# Problem 1
Please copy everything in the article on Bush advisers, from "In response to" down to "just one event.", word for word.
# Problem 2
Using the article on Bush advisers, state whether each statement agrees with it. Answer yes or no and quote the words that decide it.
(a) Paul D. Wolfowitz held the post of deputy secretary of defense.
(b) Colin L. Powell argued for striking Iraq at once, without diplomatic preparation.
(c) The conservatives' new letter called for removing Saddam Hussein only if he could be tied to the attacks.

:: Provided passage

The
Kurdistan Observer
www.kurdistanobserver.com
September 20, 2001
Bush Advisers Split on Scope of Retaliation
By PATRICK E. TYLER and ELAINE SCIOLINO
WASHINGTON, Sept. 19 — The Bush administration is struggling with its
first high-level
quarrels over the scope and timing of its military response to last
week's attack on the United
States, administration officials said.
Some senior administration officials, led by Paul D. Wolfowitz, deputy
secretary of defense, and I.
Lewis Libby, chief of staff to Vice President Dick Cheney, are pressing
for the earliest and broadest
military campaign against not only the Osama bin Laden network in Afghanistan,
but also against other
suspected terrorist bases in Iraq and in Lebanon's Bekaa region.
These officials are seeking to include Iraq on the target list with
the aim of toppling President Saddam
Hussein, a step long advocated by conservatives who support Mr. Bush.
A number of conservatives circulated a new letter today calling on the
president to "make a
determined effort to remove Saddam Hussein from power" even if he cannot
be linked to the terrorists
who struck New York and Washington last week.
In response to these efforts, Secretary of State Colin L. Powell argued
during weekend meetings with
Mr. Bush that the administration must take the time to prepare the
diplomatic groundwork for
American military action, first in Afghanistan, by consulting with
allies and building the case to justify
American actions under international law. "We can't solve everything
in one blow," said an
administration official who has sided with Secretary Powell.
But at the Pentagon today, asked if he felt there was an Iraqi connection
to the attacks, Mr.
Wolfowitz said, "I think the president made it very clear today that
this is about more than just one
organization, it's about more than just one event.
"And I think everyone has got to look at this problem with completely
new eyes in a completely new
light."

::::
:: Study material

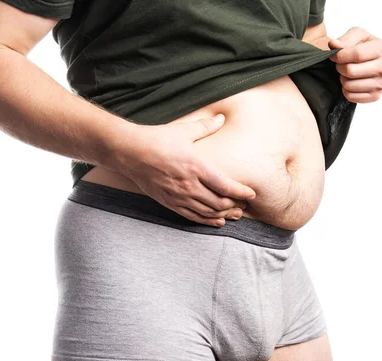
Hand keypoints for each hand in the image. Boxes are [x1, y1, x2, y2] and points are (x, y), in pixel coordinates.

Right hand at [114, 113, 255, 226]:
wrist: (130, 152)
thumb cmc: (157, 139)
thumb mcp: (183, 131)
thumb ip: (205, 126)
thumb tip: (221, 118)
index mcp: (196, 166)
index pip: (225, 185)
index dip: (241, 192)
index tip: (252, 194)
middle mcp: (189, 185)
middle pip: (219, 202)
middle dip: (235, 206)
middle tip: (244, 206)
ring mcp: (178, 196)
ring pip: (207, 212)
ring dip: (223, 215)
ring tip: (235, 215)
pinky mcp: (169, 202)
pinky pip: (192, 216)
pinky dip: (207, 221)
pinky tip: (217, 221)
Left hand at [328, 27, 381, 102]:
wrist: (368, 61)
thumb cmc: (360, 46)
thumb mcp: (354, 36)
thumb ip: (343, 39)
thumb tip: (333, 45)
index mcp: (381, 48)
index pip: (357, 54)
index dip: (340, 56)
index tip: (334, 56)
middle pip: (350, 71)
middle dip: (340, 67)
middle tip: (341, 64)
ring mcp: (381, 83)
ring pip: (349, 85)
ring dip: (342, 79)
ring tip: (347, 72)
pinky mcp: (375, 96)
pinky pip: (351, 96)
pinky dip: (345, 90)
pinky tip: (351, 82)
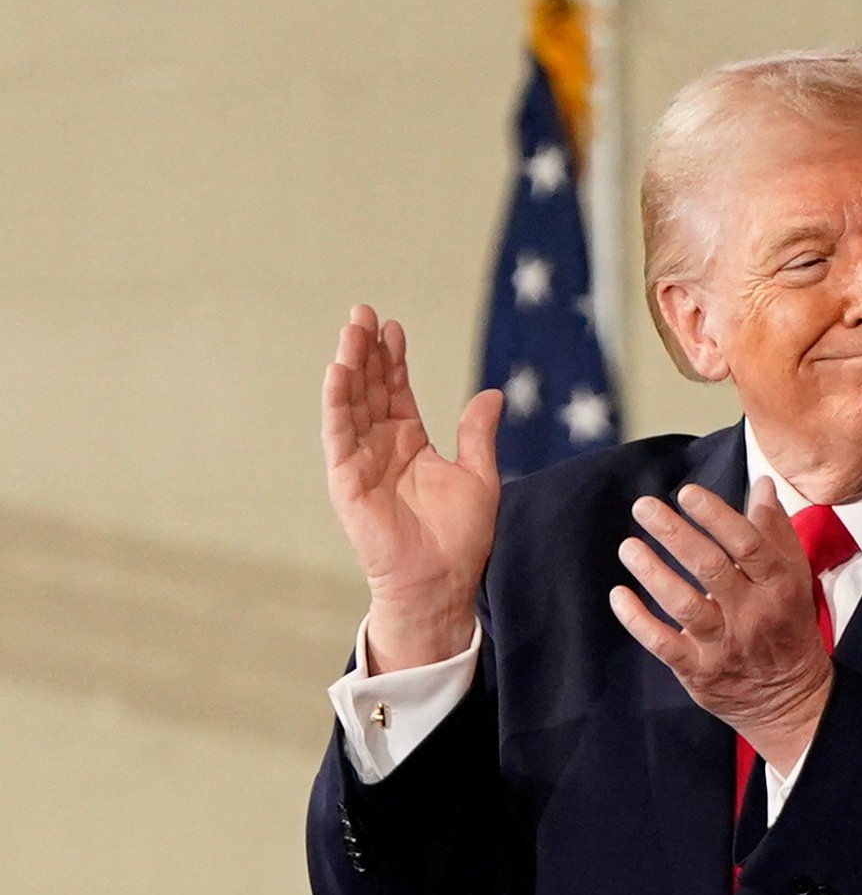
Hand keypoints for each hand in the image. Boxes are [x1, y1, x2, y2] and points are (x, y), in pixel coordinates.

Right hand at [322, 304, 501, 670]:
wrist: (441, 581)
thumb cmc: (459, 538)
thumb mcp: (478, 476)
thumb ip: (477, 434)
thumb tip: (493, 393)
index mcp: (409, 443)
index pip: (395, 391)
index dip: (393, 359)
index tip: (392, 326)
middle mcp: (380, 447)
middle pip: (369, 389)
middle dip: (366, 352)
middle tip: (363, 313)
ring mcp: (360, 462)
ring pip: (351, 405)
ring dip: (349, 368)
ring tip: (350, 332)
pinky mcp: (347, 480)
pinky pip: (339, 436)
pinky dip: (337, 404)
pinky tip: (337, 373)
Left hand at [610, 480, 832, 773]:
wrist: (792, 700)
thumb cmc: (789, 626)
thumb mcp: (796, 578)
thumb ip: (775, 532)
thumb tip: (761, 485)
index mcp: (779, 587)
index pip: (748, 544)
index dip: (716, 516)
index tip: (687, 493)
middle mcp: (753, 614)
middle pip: (711, 568)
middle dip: (674, 533)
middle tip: (643, 507)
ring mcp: (724, 644)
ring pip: (684, 604)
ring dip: (652, 572)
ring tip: (628, 546)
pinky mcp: (699, 671)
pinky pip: (662, 643)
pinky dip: (637, 619)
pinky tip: (619, 595)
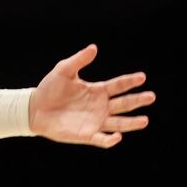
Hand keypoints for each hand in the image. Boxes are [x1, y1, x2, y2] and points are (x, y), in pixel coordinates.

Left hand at [28, 44, 153, 147]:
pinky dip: (111, 139)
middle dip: (137, 100)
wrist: (34, 109)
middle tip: (151, 96)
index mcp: (97, 91)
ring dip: (131, 123)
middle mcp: (100, 107)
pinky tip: (118, 136)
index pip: (118, 86)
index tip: (142, 77)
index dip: (130, 81)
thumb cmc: (49, 89)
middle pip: (123, 104)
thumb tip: (94, 47)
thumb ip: (79, 60)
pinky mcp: (87, 135)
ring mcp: (95, 121)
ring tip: (145, 120)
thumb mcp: (63, 71)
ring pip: (119, 123)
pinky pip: (102, 139)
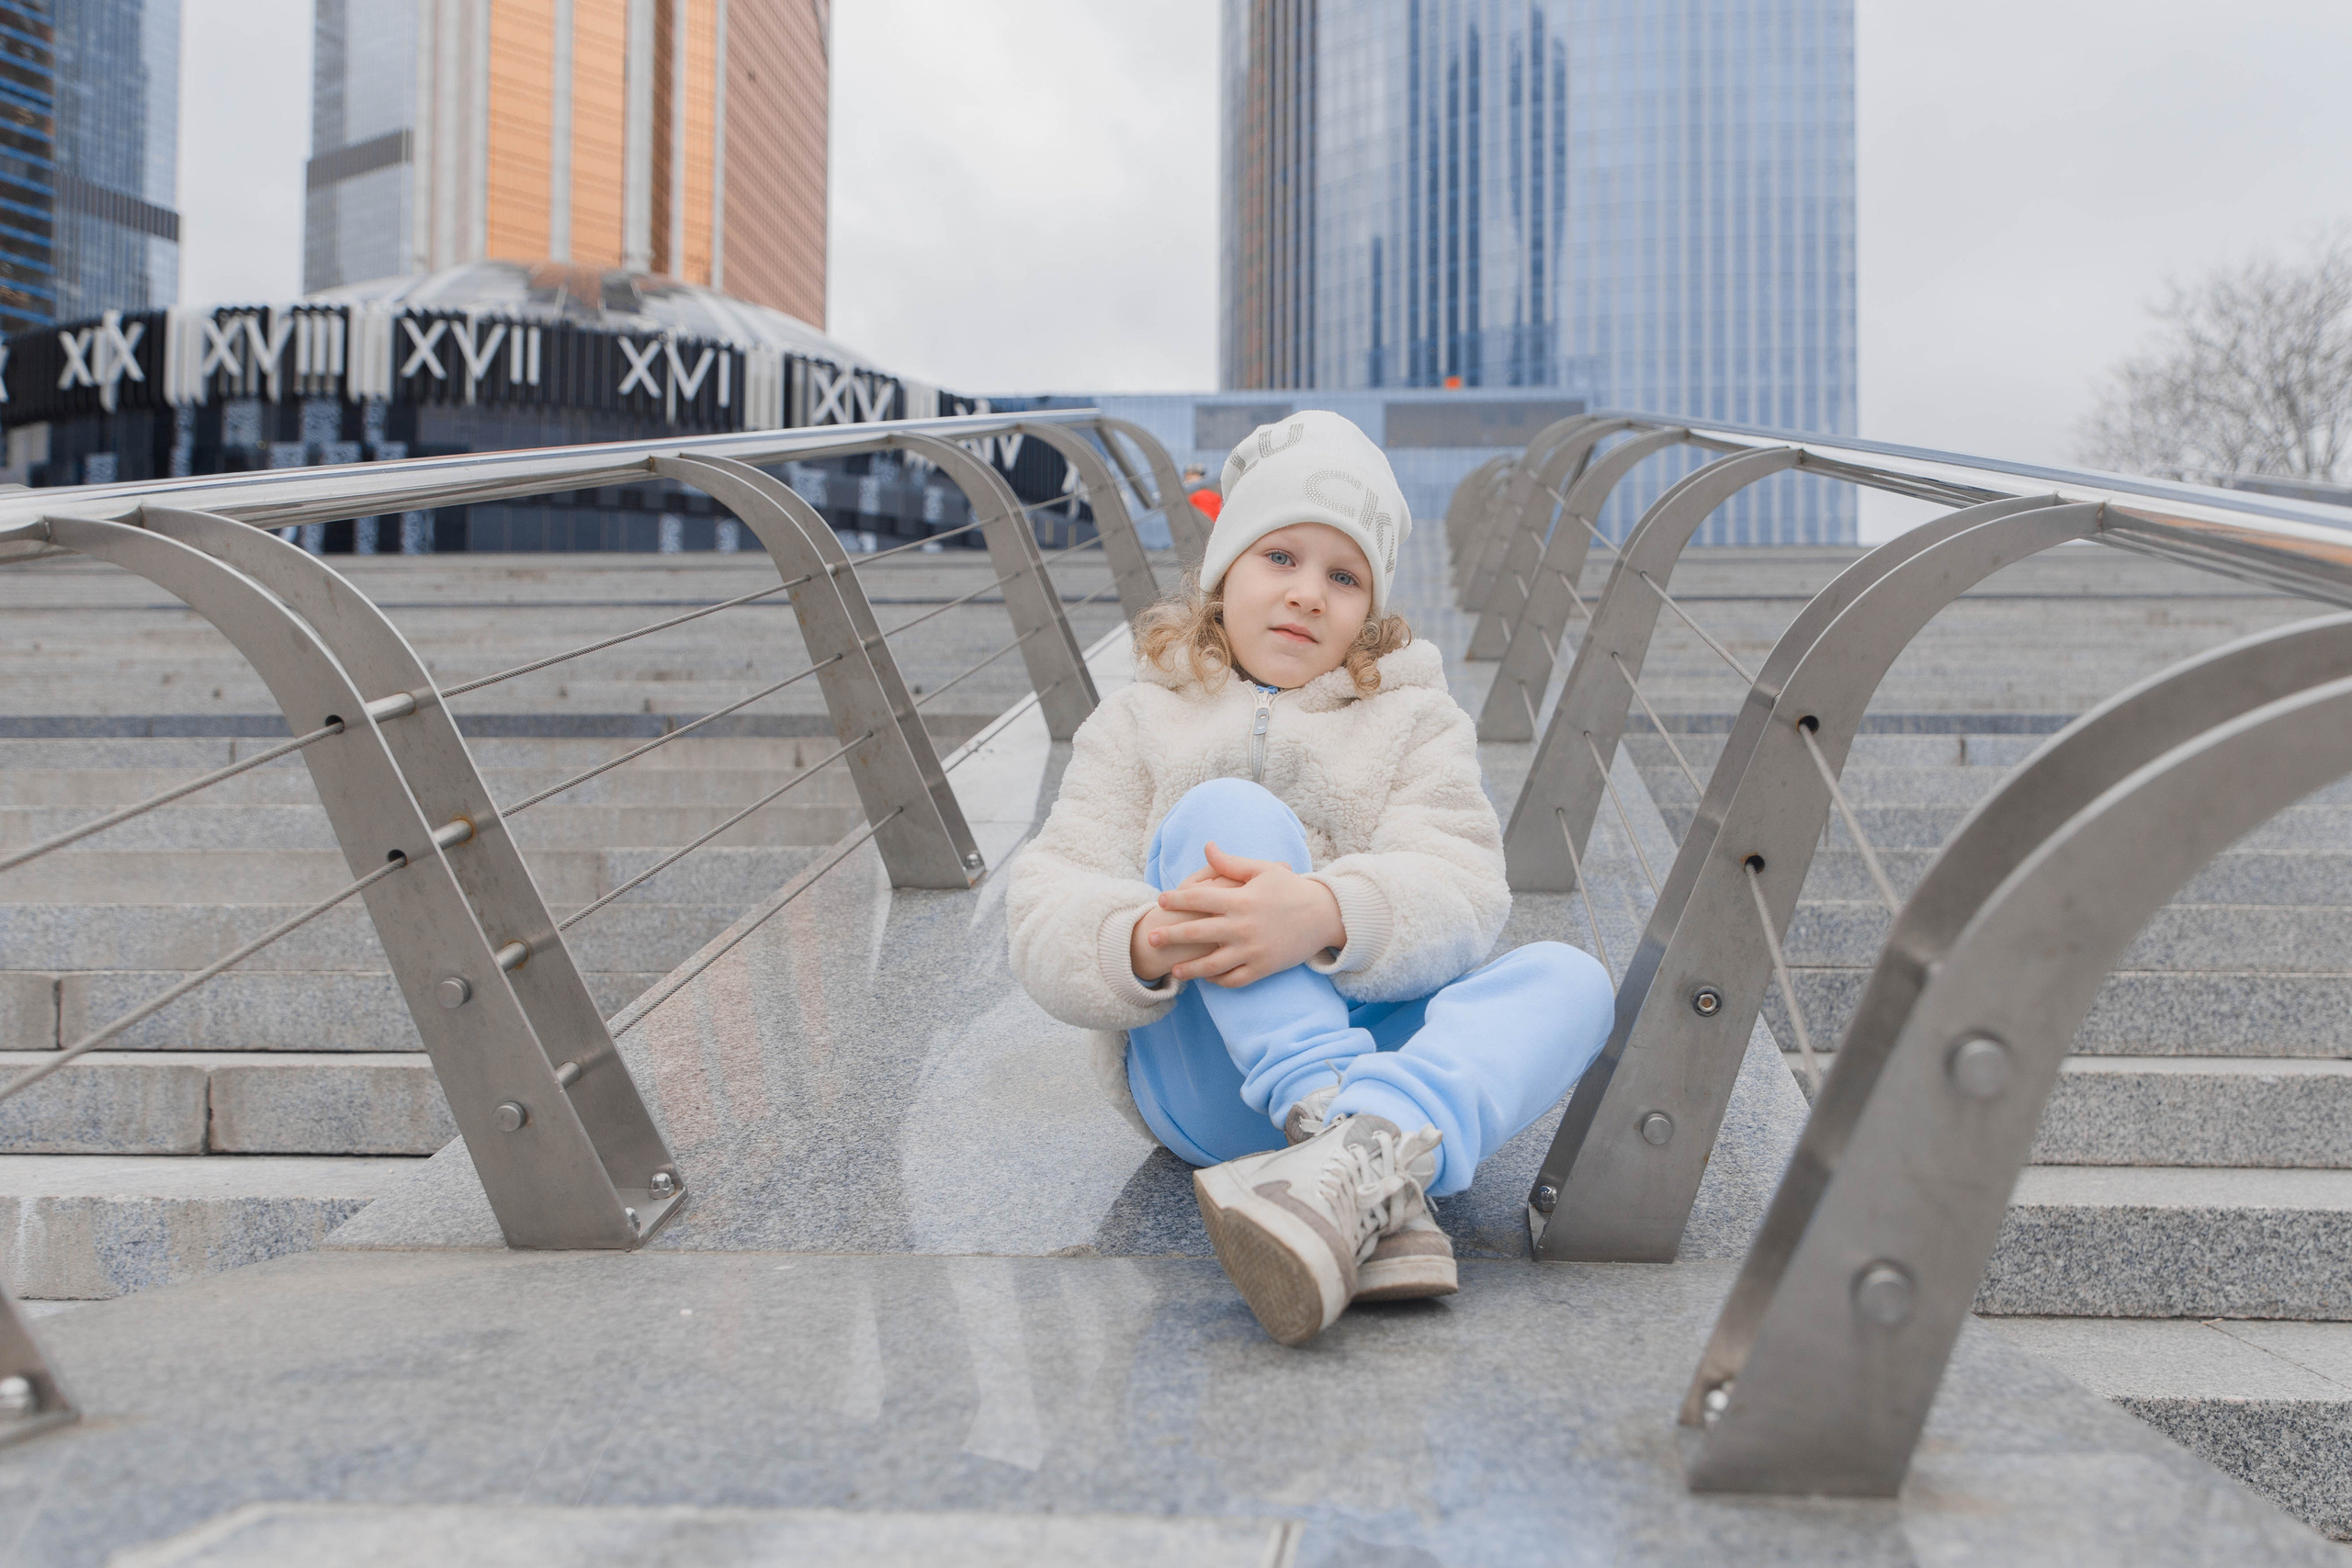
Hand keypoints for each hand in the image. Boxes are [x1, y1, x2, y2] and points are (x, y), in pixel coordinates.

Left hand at [1145, 842, 1345, 987]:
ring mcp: (1252, 950)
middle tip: (1151, 938)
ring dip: (1189, 969)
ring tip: (1174, 970)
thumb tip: (1207, 847)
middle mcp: (1242, 927)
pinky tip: (1206, 979)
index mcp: (1240, 900)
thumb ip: (1231, 863)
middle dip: (1171, 936)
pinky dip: (1218, 981)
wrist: (1325, 915)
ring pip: (1212, 965)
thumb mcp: (1263, 870)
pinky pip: (1234, 979)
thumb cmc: (1291, 889)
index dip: (1176, 899)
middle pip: (1197, 933)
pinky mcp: (1263, 968)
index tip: (1160, 900)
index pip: (1198, 898)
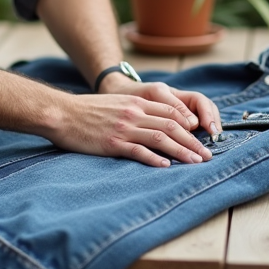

::::

# Written reply 1
In response to these efforts, Secretary of State Colin L. Powell argued
during weekend meetings with
Mr. Bush that the administration must take the time to prepare the
diplomatic groundwork for
American military action, first in Afghanistan, by consulting with
allies and building the case to justify
American actions under international law. "We can't solve everything
in one blow," said an
administration official who has sided with Secretary Powell.
But at the Pentagon today, asked if he felt there was an Iraqi connection
to the attacks, Mr.
Wolfowitz said, "I think the president made it very clear today that
this is about more than just one
organization, it's about more than just one event.

# Written reply 2
(a) Yes: "Paul D. Wolfowitz, deputy secretary of defense"
(b) No: "the administration must take the time to prepare the diplomatic groundwork for American military action, first in Afghanistan"
(c) No: "even if he cannot be linked to the terrorists who struck New York and Washington last week"